start RECORDED DATA

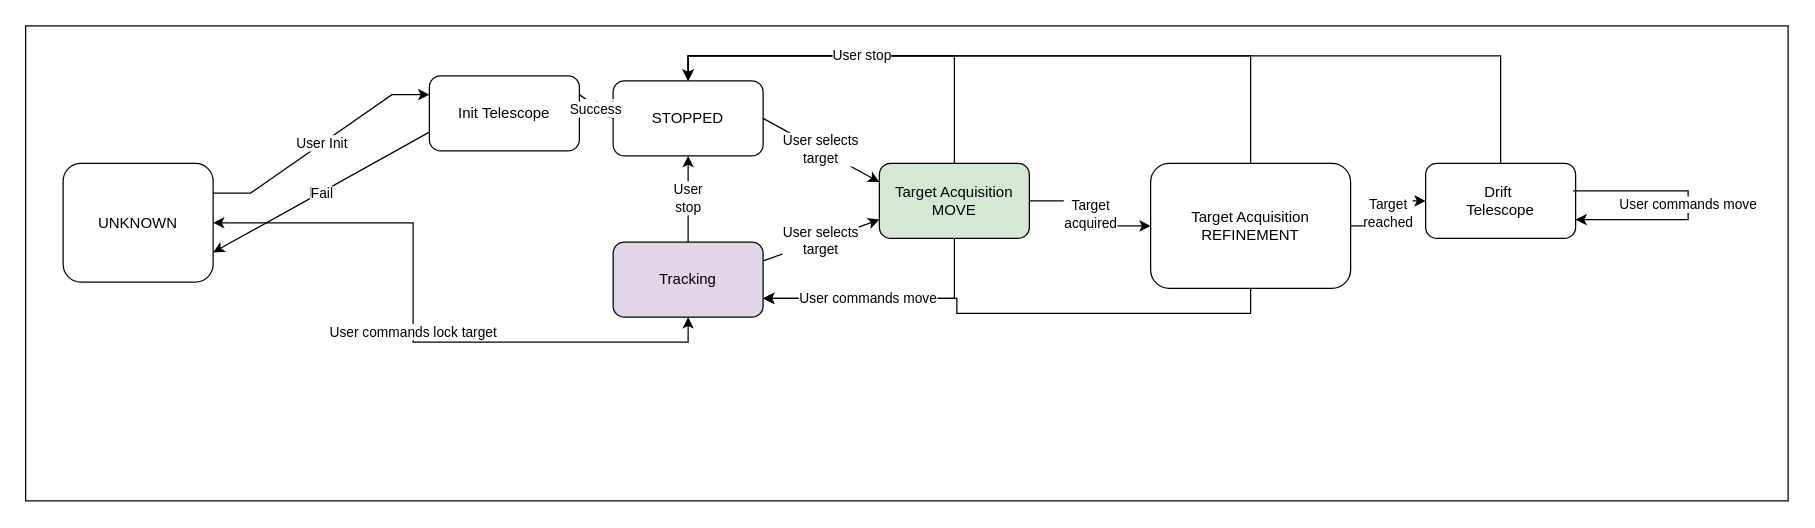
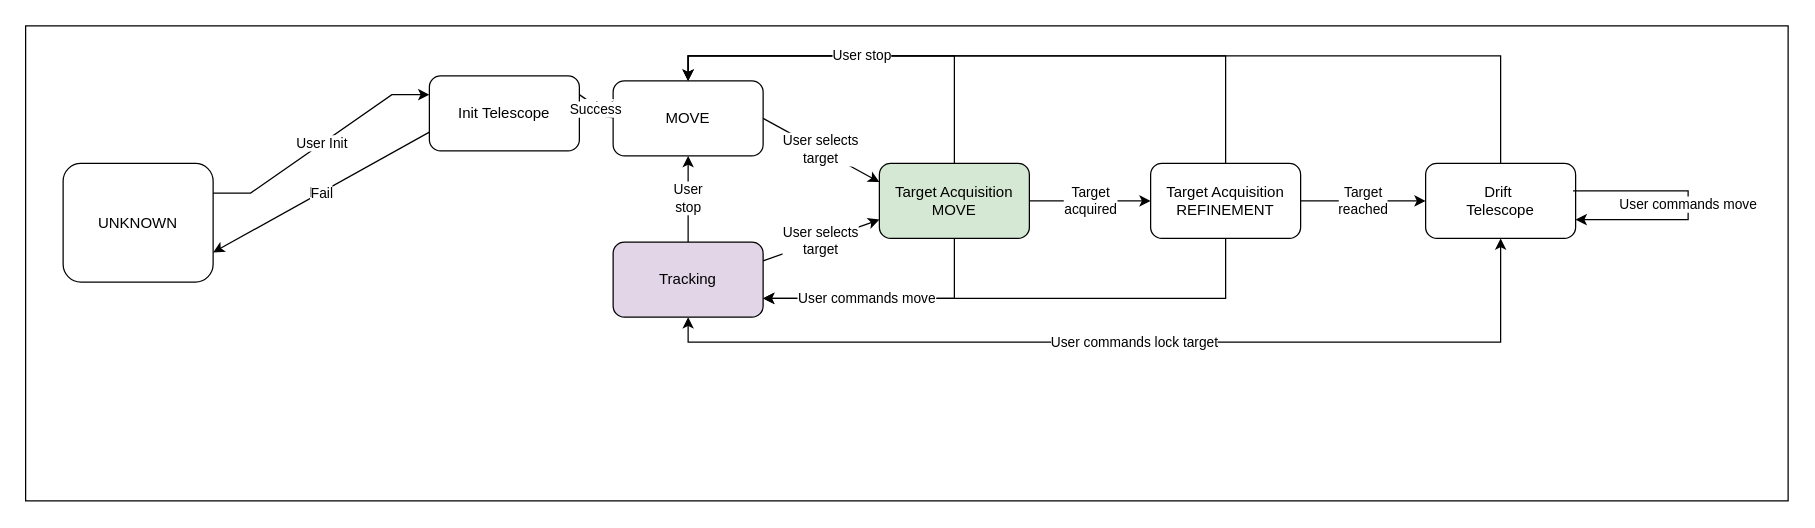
  <mxCell id="0" />
  <mxCell id="1" parent="0" />
  <mxCell id="2" value="" style="rounded=0;whiteSpace=wrap;html=1;fillStyle=solid;strokeColor=light-dark(#000000,#000000);" vertex="1" parent="1"><mxGeometry y="20" width="1410" height="380" as="geometry" x="20" /></mxCell>
  <mxCell id="3" value="UNKNOWN" style="rounded=1;whiteSpace=wrap;html=1;" vertex="1" parent="1"><mxGeometry x="50" y="130" width="120" height="95" as="geometry" /></mxCell>
  <mxCell id="4" value="Init Telescope" style="rounded=1;whiteSpace=wrap;html=1;" vertex="1" parent="1"><mxGeometry x="343" y="60" width="120" height="60" as="geometry" /></mxCell>
  <mxCell id="5" value="Target&lt;div&gt;acquired&lt;/div&gt;" style="edgeStyle=orthogonalEdgeStyle;rounded=0;orthogonalLoop=1;jettySize=auto;html=1;exitX=1;exitY=0.5;exitDx=0;exitDy=0;entryX=0;entryY=0.5;entryDx=0;entryDy=0;" edge="1" parent="1" source="6" target="9"><mxGeometry relative="1" as="geometry" /></mxCell>
  <mxCell id="6" value="Target Acquisition MOVE" style="rounded=1;whiteSpace=wrap;html=1;fillColor=#d5e8d4;" vertex="1" parent="1"><mxGeometry x="703" y="130" width="120" height="60" as="geometry" /></mxCell>
  <mxCell id="7" style="edgeStyle=orthogonalEdgeStyle;rounded=0;orthogonalLoop=1;jettySize=auto;html=1;exitX=0.5;exitY=0;exitDx=0;exitDy=0;entryX=0.5;entryY=0;entryDx=0;entryDy=0;" edge="1" parent="1" source="9" target="14"><mxGeometry relative="1" as="geometry" /></mxCell>
  <mxCell id="8" value="Target&lt;div&gt;reached&lt;/div&gt;" style="edgeStyle=orthogonalEdgeStyle;rounded=0;orthogonalLoop=1;jettySize=auto;html=1;exitX=1;exitY=0.5;exitDx=0;exitDy=0;" edge="1" parent="1" source="9" target="23"><mxGeometry relative="1" as="geometry" /></mxCell>
- <mxCell id="9" value="Target Acquisition REFINEMENT" style="rounded=1;whiteSpace=wrap;html=1;" vertex="1" parent="1"><mxGeometry x="920" y="130" width="160" height="100" as="geometry" /></mxCell>
+ <mxCell id="9" value="Target Acquisition REFINEMENT" style="rounded=1;whiteSpace=wrap;html=1;" vertex="1" parent="1"><mxGeometry x="920" y="130" width="120" height="60" as="geometry" /></mxCell>
  <mxCell id="10" value="User selects&lt;div&gt;target&lt;/div&gt;" style="rounded=0;orthogonalLoop=1;jettySize=auto;html=1;exitX=1;exitY=0.25;exitDx=0;exitDy=0;entryX=0;entryY=0.75;entryDx=0;entryDy=0;" edge="1" parent="1" source="13" target="6"><mxGeometry relative="1" as="geometry" /></mxCell>
  <mxCell id="11" value="User&lt;div&gt;stop&lt;/div&gt;" style="edgeStyle=orthogonalEdgeStyle;rounded=0;orthogonalLoop=1;jettySize=auto;html=1;exitX=0.5;exitY=0;exitDx=0;exitDy=0;entryX=0.5;entryY=1;entryDx=0;entryDy=0;" edge="1" parent="1" source="13" target="14"><mxGeometry relative="1" as="geometry" /></mxCell>
- <mxCell id="12" value="User commands lock target" style="edgeStyle=orthogonalEdgeStyle;rounded=0;orthogonalLoop=1;jettySize=auto;html=1;exitX=0.5;exitY=1;exitDx=0;exitDy=0;startArrow=classic;startFill=1;" edge="1" parent="1" source="13" target="3"><mxGeometry x="0.001" relative="1" as="geometry"><mxPoint as="offset" /></mxGeometry></mxCell>
+ <mxCell id="12" value="User commands lock target" style="edgeStyle=orthogonalEdgeStyle;rounded=0;orthogonalLoop=1;jettySize=auto;html=1;exitX=0.5;exitY=1;exitDx=0;exitDy=0;entryX=0.5;entryY=1;entryDx=0;entryDy=0;startArrow=classic;startFill=1;" edge="1" parent="1" source="13" target="23"><mxGeometry x="0.001" relative="1" as="geometry"><mxPoint as="offset" /></mxGeometry></mxCell>
  <mxCell id="13" value="Tracking" style="rounded=1;whiteSpace=wrap;html=1;fillColor=#e1d5e7;" vertex="1" parent="1"><mxGeometry x="490" y="193" width="120" height="60" as="geometry" /></mxCell>
- <mxCell id="14" value="STOPPED" style="rounded=1;whiteSpace=wrap;html=1;" vertex="1" parent="1"><mxGeometry x="490" y="64" width="120" height="60" as="geometry" /></mxCell>
+ <mxCell id="14" value="MOVE" style="rounded=1;whiteSpace=wrap;html=1;" vertex="1" parent="1"><mxGeometry x="490" y="64" width="120" height="60" as="geometry" /></mxCell>
  <mxCell id="15" value="User Init" style="endArrow=classic;html=1;rounded=0;exitX=1;exitY=0.25;exitDx=0;exitDy=0;entryX=0;entryY=0.25;entryDx=0;entryDy=0;edgeStyle=entityRelationEdgeStyle;" edge="1" parent="1" source="3" target="4"><mxGeometry relative="1" as="geometry"><mxPoint x="400" y="590" as="sourcePoint" /><mxPoint x="500" y="590" as="targetPoint" /></mxGeometry></mxCell>
  <mxCell id="16" value="Fail" style="endArrow=classic;html=1;rounded=0;entryX=1;entryY=0.75;entryDx=0;entryDy=0;exitX=0;exitY=0.75;exitDx=0;exitDy=0;" edge="1" parent="1" source="4" target="3"><mxGeometry relative="1" as="geometry"><mxPoint x="330" y="550" as="sourcePoint" /><mxPoint x="430" y="550" as="targetPoint" /></mxGeometry></mxCell>
  <mxCell id="17" value="Fail" style="edgeLabel;resizable=0;html=1;;align=center;verticalAlign=middle;" connectable="0" vertex="1" parent="16"><mxGeometry relative="1" as="geometry" /></mxCell>
  <mxCell id="18" value="" style="endArrow=classic;html=1;rounded=0;exitX=1;exitY=0.25;exitDx=0;exitDy=0;entryX=0;entryY=0.5;entryDx=0;entryDy=0;" edge="1" parent="1" source="4" target="14"><mxGeometry relative="1" as="geometry"><mxPoint x="400" y="590" as="sourcePoint" /><mxPoint x="500" y="590" as="targetPoint" /></mxGeometry></mxCell>
  <mxCell id="19" value="Label" style="edgeLabel;resizable=0;html=1;;align=center;verticalAlign=middle;" connectable="0" vertex="1" parent="18"><mxGeometry relative="1" as="geometry" /></mxCell>
  <mxCell id="20" value="Success" style="edgeLabel;html=1;align=center;verticalAlign=middle;resizable=0;points=[];" vertex="1" connectable="0" parent="18"><mxGeometry x="0.004" y="-2" relative="1" as="geometry"><mxPoint as="offset" /></mxGeometry></mxCell>
  <mxCell id="21" value="User selects&lt;div&gt;target&lt;/div&gt;" style="endArrow=classic;html=1;rounded=0;exitX=1;exitY=0.5;exitDx=0;exitDy=0;entryX=0;entryY=0.25;entryDx=0;entryDy=0;" edge="1" parent="1" source="14" target="6"><mxGeometry relative="1" as="geometry"><mxPoint x="400" y="590" as="sourcePoint" /><mxPoint x="500" y="590" as="targetPoint" /></mxGeometry></mxCell>
  <mxCell id="22" style="edgeStyle=orthogonalEdgeStyle;rounded=0;orthogonalLoop=1;jettySize=auto;html=1;exitX=0.5;exitY=0;exitDx=0;exitDy=0;entryX=0.5;entryY=0;entryDx=0;entryDy=0;" edge="1" parent="1" source="23" target="14"><mxGeometry relative="1" as="geometry" /></mxCell>
  <mxCell id="23" value="Drift&amp;nbsp;&lt;div&gt;Telescope&lt;/div&gt;" style="rounded=1;whiteSpace=wrap;html=1;" vertex="1" parent="1"><mxGeometry x="1140" y="130" width="120" height="60" as="geometry" /></mxCell>
  <mxCell id="24" value="User stop" style="edgeStyle=orthogonalEdgeStyle;rounded=0;orthogonalLoop=1;jettySize=auto;html=1;exitX=0.5;exitY=0;exitDx=0;exitDy=0;entryX=0.5;entryY=0;entryDx=0;entryDy=0;" edge="1" parent="1" source="6" target="14"><mxGeometry relative="1" as="geometry" /></mxCell>
  <mxCell id="25" style="edgeStyle=orthogonalEdgeStyle;rounded=0;orthogonalLoop=1;jettySize=auto;html=1;exitX=0.5;exitY=1;exitDx=0;exitDy=0;entryX=1;entryY=0.75;entryDx=0;entryDy=0;" edge="1" parent="1" source="6" target="13"><mxGeometry relative="1" as="geometry" /></mxCell>
  <mxCell id="26" value="User commands move" style="edgeStyle=orthogonalEdgeStyle;rounded=0;orthogonalLoop=1;jettySize=auto;html=1;exitX=0.5;exitY=1;exitDx=0;exitDy=0;entryX=1;entryY=0.75;entryDx=0;entryDy=0;" edge="1" parent="1" source="9" target="13"><mxGeometry x="0.603" relative="1" as="geometry"><mxPoint as="offset" /></mxGeometry></mxCell>
  <mxCell id="27" value="User commands move" style="endArrow=classic;html=1;rounded=0;exitX=0.983;exitY=0.367;exitDx=0;exitDy=0;exitPerimeter=0;entryX=1;entryY=0.75;entryDx=0;entryDy=0;edgeStyle=elbowEdgeStyle;" edge="1" parent="1" source="23" target="23"><mxGeometry relative="1" as="geometry"><mxPoint x="400" y="500" as="sourcePoint" /><mxPoint x="500" y="500" as="targetPoint" /><Array as="points"><mxPoint x="1350" y="160" /><mxPoint x="1310" y="170" /></Array></mxGeometry></mxCell>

end RECORDED DATA

Which lines in the data above contain the string "solid"? Pick out each of those lines, matching case exactly.

### RESULT OF THIS TASK
  <mxCell id="2" value="" style="rounded=0;whiteSpace=wrap;html=1;fillStyle=solid;strokeColor=light-dark(#000000,#000000);" vertex="1" parent="1"><mxGeometry y="20" width="1410" height="380" as="geometry" x="20" /></mxCell>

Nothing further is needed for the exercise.